Parks Management Plans

The parks individual management plan will define the current and future management and maintenance of the park for a 10-year period from 2021 to 2031.

The plan aims to provide clear direction for the future management and maintenance of the park, ensuring that the park is conserved and enhanced in its entirety whilst balancing the needs of visitors and residents alike.

Pavilion Gardens and Serpentine Walks management Plan [2MB]

Canada Geese in the Gardens

A snapshot survey of views on Canada Geese in the park was initiated last summer. 740 people responded over the 14 days the survey was open. Views were wide ranging. After reviewing the feedback and organising a site meeting, councillors, officers and a local environmental specialist explored possible action to strike a balance for wildlife in a public park. A second survey gathered responses to a range of options. Again, views varied. It was clear though that whatever what is done (or not) needs public 'buy-in' with people willing to give it a go.

The first trial is to install signage at various locations within the park to ask that people do not feed the birds: to keep our wildlife wild. This is coupled with information about other ways  to engage with the water bird population in the park through identifying and counting the variety of waterfowl. Bird identification panels have been installed and free bird count sheets are available from the kiosk and ice cream parlour.

Further actions in the coming months will be to look at trial areas for marginal water planting along some of the edges of both the top and bottom lakes, a small fenced off section of grass to allow changes to the vegetation close to where the geese feed and the establishment of a picnic area, limiting access by grazing birds.

17 facts about Canada geese [54KB]

Canada geese elsewhere - what works and what doesn't [42KB]

View the latest bird count data.

Algal Bloom

Algal bloom is a natural occurrence due to the limited flow of water in the top lake and a build-up of nutrients from waterfowl droppings and feeding. It will usually clear after a few days, however, improving the overall long term water quality in the lake will also help reduce the occurrence. As a result we're looking to implement a process of regular treatment as well as exploring other long-term options.

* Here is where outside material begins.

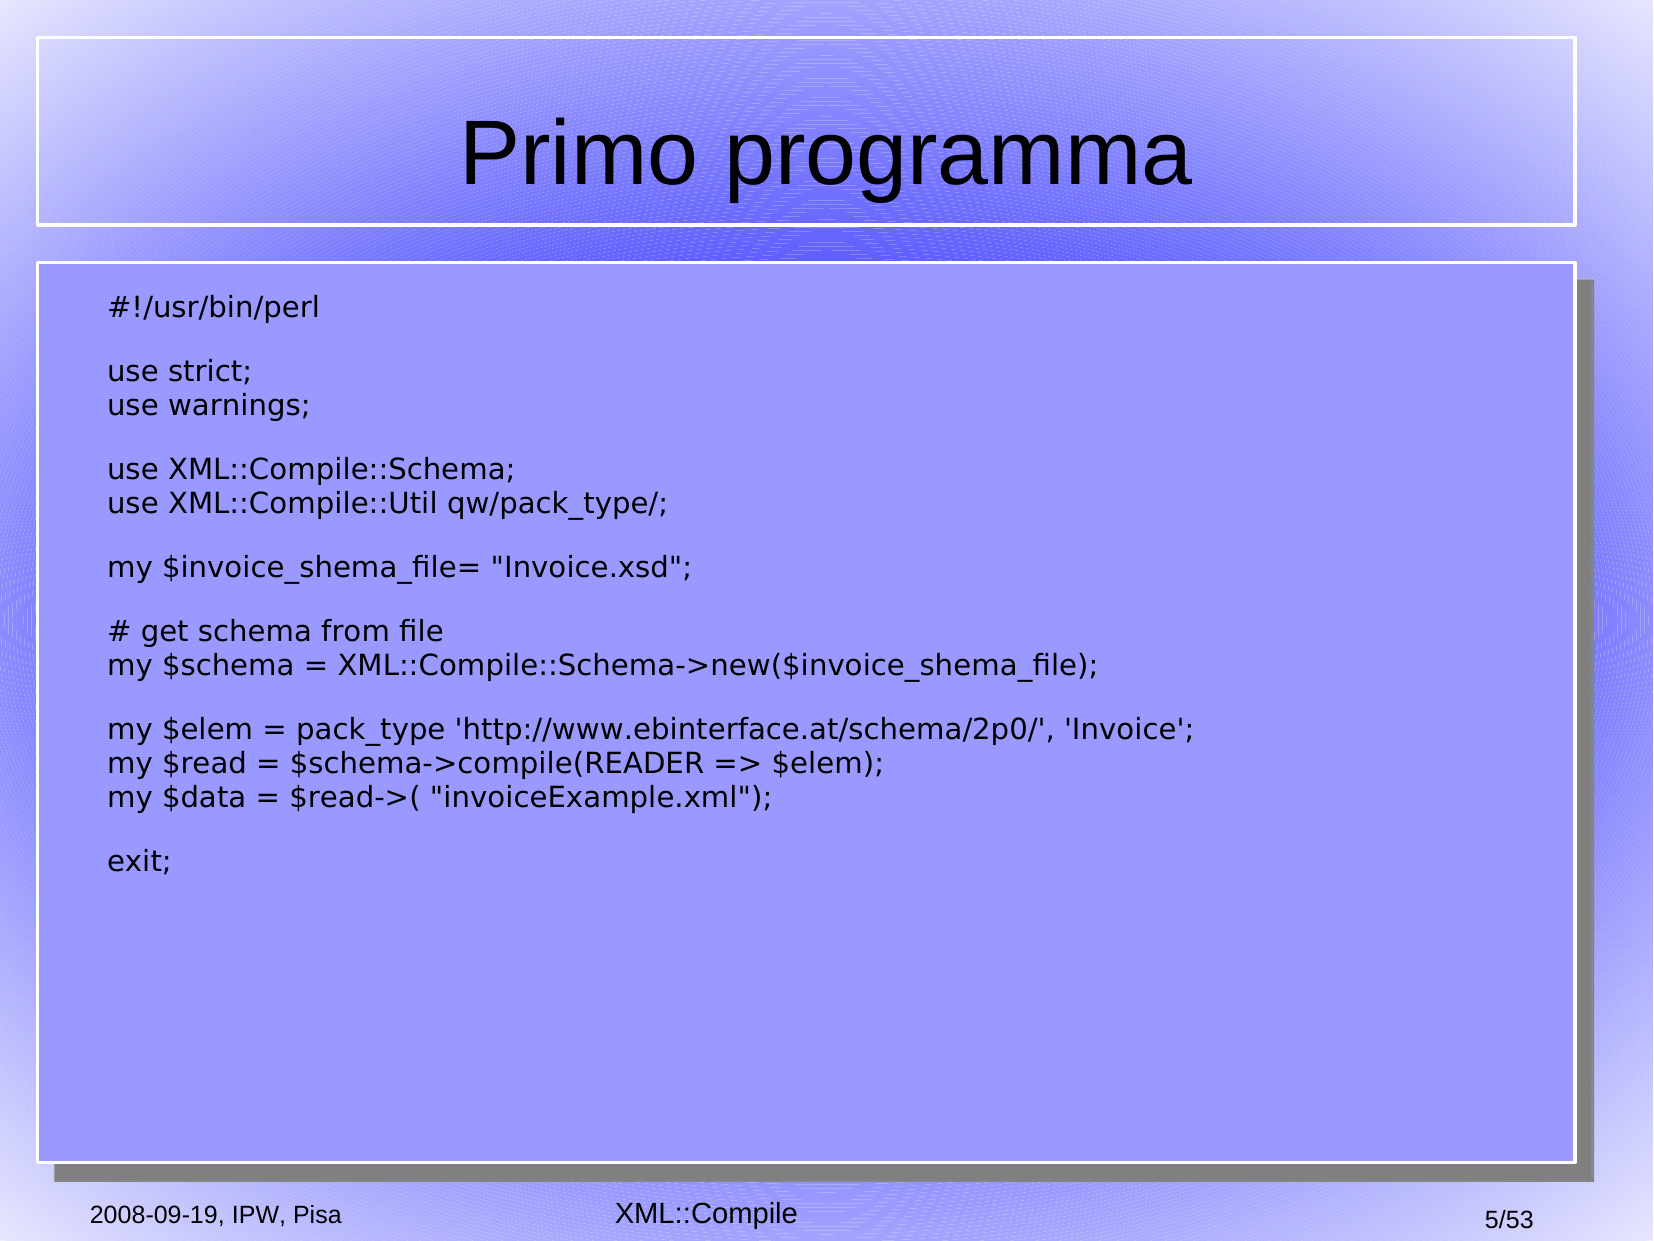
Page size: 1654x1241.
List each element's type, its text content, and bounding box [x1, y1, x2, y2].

In 2023 a non-chemical treatment was undertaken that uses a beneficial bacteria which breaks down organic matter and consumes the excess nutrients to improve water quality. This will be implemented on an annual basis with the next course due around April/May 2024 and then again in the late summer. Following advice from a specialist contractor - it may take some time to fully break down the nutrients to an acceptable level.

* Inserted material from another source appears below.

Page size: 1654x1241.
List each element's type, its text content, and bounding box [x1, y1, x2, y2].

We're also planning more sustainable long-term improvements to the water quality of both lakes through increased planting of marginal water plants along some of the lake edges. This will not only help to increase the oxygen levels in the water to prevent algal bloom, but will also enhance biodiversity through a range of diverse aquatic plants. Research suggests that growing taller vegetation around lake edges will also help prevent the geese from jumping out onto the surrounding banks, eventually changing their habitats and making it less attractive for them to be in the park.

We are currently taking advice on the most appropriate plant species and locations around the lake edges before planting starts in Spring. The areas will then be monitored and further developed if successful.